Key observations from the December report:

  • Services inflation: Remains the primary driver of elevated core readings.
  • Shelter costs: Continue to exert upward pressure despite signs of cooling in real-time rent data.
  • Goods deflation: Provides some offset, but its disinflationary contribution may be fading.
  • Energy volatility: Remains a wildcard for headline readings in the months ahead.

2026 outlook: A midyear test

Looking ahead, we expect both headline and core CPI to edge higher in the coming months, potentially peaking around midyear before moderating. Our base case sees inflation ending 2026 near 3%—still meaningfully above the Fed's target.

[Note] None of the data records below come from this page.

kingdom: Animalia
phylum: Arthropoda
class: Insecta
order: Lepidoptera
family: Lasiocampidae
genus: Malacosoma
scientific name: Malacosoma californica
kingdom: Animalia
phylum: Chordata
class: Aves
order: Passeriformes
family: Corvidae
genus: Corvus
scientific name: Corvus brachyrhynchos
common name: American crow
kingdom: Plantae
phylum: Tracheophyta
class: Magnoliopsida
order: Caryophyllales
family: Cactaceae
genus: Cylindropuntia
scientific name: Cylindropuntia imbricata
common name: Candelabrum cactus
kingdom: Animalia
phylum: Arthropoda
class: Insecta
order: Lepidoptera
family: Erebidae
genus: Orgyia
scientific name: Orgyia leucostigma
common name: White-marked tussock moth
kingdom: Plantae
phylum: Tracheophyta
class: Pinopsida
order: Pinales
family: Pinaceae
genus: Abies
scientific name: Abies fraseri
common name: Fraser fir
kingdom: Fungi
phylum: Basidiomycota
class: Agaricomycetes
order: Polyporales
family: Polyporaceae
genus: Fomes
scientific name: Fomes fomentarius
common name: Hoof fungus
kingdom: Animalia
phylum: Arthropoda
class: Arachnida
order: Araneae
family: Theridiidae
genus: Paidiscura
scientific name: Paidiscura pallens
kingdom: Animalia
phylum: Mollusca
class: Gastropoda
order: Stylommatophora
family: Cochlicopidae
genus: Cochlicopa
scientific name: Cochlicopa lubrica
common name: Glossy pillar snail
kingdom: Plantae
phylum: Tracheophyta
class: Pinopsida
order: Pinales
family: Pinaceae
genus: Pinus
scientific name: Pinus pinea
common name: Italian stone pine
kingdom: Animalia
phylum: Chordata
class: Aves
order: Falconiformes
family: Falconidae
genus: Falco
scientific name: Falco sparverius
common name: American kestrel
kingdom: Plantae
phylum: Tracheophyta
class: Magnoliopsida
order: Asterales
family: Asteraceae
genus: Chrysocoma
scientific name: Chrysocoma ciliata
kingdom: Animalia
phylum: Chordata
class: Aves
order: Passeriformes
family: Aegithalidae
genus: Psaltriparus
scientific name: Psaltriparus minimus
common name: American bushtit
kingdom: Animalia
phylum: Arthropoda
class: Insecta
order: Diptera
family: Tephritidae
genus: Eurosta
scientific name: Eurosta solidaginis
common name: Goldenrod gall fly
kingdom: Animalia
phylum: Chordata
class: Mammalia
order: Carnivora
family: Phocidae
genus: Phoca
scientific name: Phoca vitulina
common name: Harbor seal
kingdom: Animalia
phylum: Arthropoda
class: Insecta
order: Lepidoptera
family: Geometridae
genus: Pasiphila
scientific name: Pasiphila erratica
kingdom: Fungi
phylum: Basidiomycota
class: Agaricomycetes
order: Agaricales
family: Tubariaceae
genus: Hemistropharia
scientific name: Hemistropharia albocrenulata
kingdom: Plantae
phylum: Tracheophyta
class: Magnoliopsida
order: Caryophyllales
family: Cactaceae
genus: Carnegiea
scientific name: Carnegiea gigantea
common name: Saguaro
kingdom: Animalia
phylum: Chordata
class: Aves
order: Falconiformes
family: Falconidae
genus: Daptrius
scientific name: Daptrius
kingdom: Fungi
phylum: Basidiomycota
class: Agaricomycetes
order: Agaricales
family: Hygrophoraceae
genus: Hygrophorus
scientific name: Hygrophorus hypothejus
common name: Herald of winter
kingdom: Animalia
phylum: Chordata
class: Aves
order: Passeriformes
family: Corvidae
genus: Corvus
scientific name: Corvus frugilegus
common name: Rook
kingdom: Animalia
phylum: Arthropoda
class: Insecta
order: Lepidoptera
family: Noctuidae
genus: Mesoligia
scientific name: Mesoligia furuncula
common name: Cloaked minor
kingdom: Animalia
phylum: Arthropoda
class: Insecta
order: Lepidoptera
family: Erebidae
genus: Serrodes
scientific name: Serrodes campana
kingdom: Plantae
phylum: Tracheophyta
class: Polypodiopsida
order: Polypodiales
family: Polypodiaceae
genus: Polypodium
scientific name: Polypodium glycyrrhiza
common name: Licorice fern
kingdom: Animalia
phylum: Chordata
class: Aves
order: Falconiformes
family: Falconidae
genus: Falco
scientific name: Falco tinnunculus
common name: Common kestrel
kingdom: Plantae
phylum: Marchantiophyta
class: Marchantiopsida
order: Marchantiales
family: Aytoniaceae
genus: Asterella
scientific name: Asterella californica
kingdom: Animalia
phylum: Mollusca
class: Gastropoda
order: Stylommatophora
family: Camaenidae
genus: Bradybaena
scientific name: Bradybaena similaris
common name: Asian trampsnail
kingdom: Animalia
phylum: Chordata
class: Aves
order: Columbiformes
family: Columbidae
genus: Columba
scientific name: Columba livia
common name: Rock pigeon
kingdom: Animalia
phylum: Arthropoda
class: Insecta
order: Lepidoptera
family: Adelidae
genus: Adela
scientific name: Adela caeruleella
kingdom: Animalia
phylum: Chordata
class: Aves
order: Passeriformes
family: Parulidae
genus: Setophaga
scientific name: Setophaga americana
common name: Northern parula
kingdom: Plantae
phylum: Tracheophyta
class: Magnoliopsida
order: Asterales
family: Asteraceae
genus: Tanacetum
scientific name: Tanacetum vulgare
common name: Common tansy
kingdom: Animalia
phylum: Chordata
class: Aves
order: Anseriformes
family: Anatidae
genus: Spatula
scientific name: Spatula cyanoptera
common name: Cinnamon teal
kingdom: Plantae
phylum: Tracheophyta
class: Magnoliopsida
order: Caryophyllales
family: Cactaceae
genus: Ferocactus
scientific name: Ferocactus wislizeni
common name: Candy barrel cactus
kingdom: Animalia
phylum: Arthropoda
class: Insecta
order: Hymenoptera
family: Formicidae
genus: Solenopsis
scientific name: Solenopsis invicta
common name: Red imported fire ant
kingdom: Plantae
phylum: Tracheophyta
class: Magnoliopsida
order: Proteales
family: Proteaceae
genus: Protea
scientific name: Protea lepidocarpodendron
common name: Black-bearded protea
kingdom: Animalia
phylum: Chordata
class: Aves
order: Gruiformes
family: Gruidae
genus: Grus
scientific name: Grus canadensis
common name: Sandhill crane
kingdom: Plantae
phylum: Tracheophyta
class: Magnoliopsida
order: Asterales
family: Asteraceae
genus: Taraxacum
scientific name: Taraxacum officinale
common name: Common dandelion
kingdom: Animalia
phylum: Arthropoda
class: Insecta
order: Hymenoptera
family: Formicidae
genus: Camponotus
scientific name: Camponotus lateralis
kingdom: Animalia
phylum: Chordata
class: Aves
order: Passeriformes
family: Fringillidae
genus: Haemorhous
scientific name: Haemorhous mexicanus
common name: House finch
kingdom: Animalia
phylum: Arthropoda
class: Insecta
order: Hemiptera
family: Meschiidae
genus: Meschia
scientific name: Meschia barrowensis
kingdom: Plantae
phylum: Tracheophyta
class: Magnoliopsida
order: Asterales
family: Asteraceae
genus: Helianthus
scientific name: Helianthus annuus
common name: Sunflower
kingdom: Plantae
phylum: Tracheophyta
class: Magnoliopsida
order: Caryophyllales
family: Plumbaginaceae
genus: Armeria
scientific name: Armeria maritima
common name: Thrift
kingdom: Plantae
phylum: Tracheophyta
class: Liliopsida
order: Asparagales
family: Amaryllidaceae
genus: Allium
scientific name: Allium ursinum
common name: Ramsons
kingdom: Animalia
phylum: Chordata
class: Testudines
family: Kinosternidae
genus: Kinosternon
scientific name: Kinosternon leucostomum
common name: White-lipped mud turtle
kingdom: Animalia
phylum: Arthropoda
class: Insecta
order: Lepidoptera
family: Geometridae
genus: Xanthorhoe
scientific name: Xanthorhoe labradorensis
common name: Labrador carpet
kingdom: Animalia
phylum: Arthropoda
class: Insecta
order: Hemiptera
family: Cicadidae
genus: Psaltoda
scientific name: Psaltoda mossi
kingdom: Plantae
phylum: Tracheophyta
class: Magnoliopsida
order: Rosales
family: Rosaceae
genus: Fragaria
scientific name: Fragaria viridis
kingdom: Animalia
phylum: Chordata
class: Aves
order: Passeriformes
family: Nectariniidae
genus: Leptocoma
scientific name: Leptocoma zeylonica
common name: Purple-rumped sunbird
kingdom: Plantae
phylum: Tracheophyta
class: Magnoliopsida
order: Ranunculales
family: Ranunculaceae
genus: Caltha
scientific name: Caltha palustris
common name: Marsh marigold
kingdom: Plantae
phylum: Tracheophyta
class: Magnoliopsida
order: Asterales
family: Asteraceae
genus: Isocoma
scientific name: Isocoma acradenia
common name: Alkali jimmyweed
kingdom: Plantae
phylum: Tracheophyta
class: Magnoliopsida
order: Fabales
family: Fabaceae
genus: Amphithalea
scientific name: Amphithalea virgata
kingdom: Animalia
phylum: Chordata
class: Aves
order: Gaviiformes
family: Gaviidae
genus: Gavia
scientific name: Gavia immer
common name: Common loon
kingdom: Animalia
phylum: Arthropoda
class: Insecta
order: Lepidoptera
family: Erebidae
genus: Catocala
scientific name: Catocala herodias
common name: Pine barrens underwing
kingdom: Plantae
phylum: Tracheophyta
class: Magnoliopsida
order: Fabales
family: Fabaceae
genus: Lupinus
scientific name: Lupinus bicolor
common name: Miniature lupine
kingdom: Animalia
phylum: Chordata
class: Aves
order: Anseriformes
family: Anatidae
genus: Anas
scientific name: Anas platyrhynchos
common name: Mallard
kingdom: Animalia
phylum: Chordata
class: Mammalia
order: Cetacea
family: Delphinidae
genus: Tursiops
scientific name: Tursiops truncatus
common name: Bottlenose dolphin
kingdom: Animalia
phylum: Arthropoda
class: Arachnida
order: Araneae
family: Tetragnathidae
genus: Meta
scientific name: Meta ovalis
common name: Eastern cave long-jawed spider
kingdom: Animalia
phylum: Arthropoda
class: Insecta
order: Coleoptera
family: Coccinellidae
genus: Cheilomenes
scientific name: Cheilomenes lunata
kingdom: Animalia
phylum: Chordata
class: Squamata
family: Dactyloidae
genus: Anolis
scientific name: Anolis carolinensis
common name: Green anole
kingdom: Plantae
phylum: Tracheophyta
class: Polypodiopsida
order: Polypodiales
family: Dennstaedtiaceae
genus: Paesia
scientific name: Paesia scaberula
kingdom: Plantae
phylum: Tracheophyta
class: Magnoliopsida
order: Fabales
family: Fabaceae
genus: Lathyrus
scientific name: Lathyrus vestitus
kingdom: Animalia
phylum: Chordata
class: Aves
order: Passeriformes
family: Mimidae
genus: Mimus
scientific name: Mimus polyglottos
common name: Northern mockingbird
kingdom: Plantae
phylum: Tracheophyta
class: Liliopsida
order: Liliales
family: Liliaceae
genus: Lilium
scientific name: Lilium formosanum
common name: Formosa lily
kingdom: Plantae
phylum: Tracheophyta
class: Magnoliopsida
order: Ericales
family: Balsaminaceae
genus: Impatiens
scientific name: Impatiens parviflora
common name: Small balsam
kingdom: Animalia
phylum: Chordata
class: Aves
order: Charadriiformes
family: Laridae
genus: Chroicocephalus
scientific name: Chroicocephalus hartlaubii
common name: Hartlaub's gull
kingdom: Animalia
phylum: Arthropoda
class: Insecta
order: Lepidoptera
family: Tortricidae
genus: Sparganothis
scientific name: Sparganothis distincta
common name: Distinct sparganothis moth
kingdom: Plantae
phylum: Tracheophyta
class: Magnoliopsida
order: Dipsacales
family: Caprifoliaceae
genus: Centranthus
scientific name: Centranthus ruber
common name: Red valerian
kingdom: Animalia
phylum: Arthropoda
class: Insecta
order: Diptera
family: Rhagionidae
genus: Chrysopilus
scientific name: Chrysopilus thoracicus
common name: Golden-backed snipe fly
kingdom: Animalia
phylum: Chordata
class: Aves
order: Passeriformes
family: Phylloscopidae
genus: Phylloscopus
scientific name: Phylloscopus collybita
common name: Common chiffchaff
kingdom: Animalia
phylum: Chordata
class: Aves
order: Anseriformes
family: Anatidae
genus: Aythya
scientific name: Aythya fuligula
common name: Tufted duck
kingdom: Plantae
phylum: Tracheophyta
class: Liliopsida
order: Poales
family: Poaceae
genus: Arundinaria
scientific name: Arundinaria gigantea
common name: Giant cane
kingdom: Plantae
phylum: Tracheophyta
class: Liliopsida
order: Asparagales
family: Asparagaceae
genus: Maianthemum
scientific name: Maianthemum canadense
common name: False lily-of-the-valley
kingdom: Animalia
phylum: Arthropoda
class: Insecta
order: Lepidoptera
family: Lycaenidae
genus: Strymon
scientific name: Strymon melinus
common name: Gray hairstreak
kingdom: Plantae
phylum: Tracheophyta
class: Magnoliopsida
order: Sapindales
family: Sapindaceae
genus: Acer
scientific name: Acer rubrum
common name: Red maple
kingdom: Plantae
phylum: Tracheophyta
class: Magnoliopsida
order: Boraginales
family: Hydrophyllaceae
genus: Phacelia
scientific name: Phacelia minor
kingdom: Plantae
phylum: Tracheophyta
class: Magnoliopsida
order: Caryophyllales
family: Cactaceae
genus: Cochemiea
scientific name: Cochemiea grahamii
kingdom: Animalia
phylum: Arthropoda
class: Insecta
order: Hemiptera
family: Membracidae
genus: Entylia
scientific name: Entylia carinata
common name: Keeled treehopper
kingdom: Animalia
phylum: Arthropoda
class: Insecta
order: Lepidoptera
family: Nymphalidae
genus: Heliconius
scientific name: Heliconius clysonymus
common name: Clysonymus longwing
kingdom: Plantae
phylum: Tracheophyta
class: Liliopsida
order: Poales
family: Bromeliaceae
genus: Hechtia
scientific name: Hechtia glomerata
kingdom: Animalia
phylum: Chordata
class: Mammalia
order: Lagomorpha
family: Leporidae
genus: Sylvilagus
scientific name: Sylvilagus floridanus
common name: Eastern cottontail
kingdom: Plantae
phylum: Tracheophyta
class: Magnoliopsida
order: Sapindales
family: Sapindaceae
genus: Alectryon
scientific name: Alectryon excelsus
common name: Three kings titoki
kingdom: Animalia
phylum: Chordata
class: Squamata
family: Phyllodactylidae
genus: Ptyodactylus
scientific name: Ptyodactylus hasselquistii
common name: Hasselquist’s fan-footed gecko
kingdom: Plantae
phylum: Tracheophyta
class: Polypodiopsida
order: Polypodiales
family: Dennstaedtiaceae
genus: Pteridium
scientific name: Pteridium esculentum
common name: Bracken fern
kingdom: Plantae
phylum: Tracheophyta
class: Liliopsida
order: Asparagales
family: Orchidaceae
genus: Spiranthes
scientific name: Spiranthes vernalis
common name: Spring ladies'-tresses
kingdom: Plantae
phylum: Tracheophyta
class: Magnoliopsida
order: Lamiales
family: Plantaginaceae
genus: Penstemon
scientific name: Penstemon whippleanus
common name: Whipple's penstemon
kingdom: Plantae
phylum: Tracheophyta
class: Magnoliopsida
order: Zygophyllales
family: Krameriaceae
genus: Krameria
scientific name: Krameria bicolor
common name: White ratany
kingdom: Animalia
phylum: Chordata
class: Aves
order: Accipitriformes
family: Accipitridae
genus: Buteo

Several factors support this outlook:

  • Base effects: Favorable comparisons from early 2025 will fade, potentially pushing year-over-year readings higher.
  • Wage pressures: Labor market resilience continues to support consumer spending and services inflation.
  • Policy uncertainty: Potential tariff implementations and fiscal policy shifts could add to price pressures.
  • Housing lag: The delayed pass-through of market rents to CPI shelter components may keep core elevated.

Implications for the Fed

The recent trend suggests that, while inflationary pressures remain contained for now, the road ahead could challenge the Federal Reserve's commitment to balancing growth and price stability. A midyear uptick in inflation readings would likely:

  • Limit rate cut expectations: Markets may need to further reduce expectations for monetary easing in 2026.
  • Test Fed credibility: The central bank's resolve to maintain its inflation-fighting stance will be scrutinized.
  • Increase volatility: Fixed income markets could see heightened sensitivity to inflation data surprises.
  • Support the dollar: Higher-for-longer rate expectations typically bolster currency strength.

Bottom line

December's CPI report confirms that U.S. inflation has settled into a stable but elevated equilibrium. While the lack of acceleration is reassuring, the persistence of above-target readings—and the risk of a midyear uptick—suggests the Fed's inflation battle is far from over. Investors should prepare for a year where inflation remains a central theme, with potential implications for rate policy, asset allocation, and market volatility.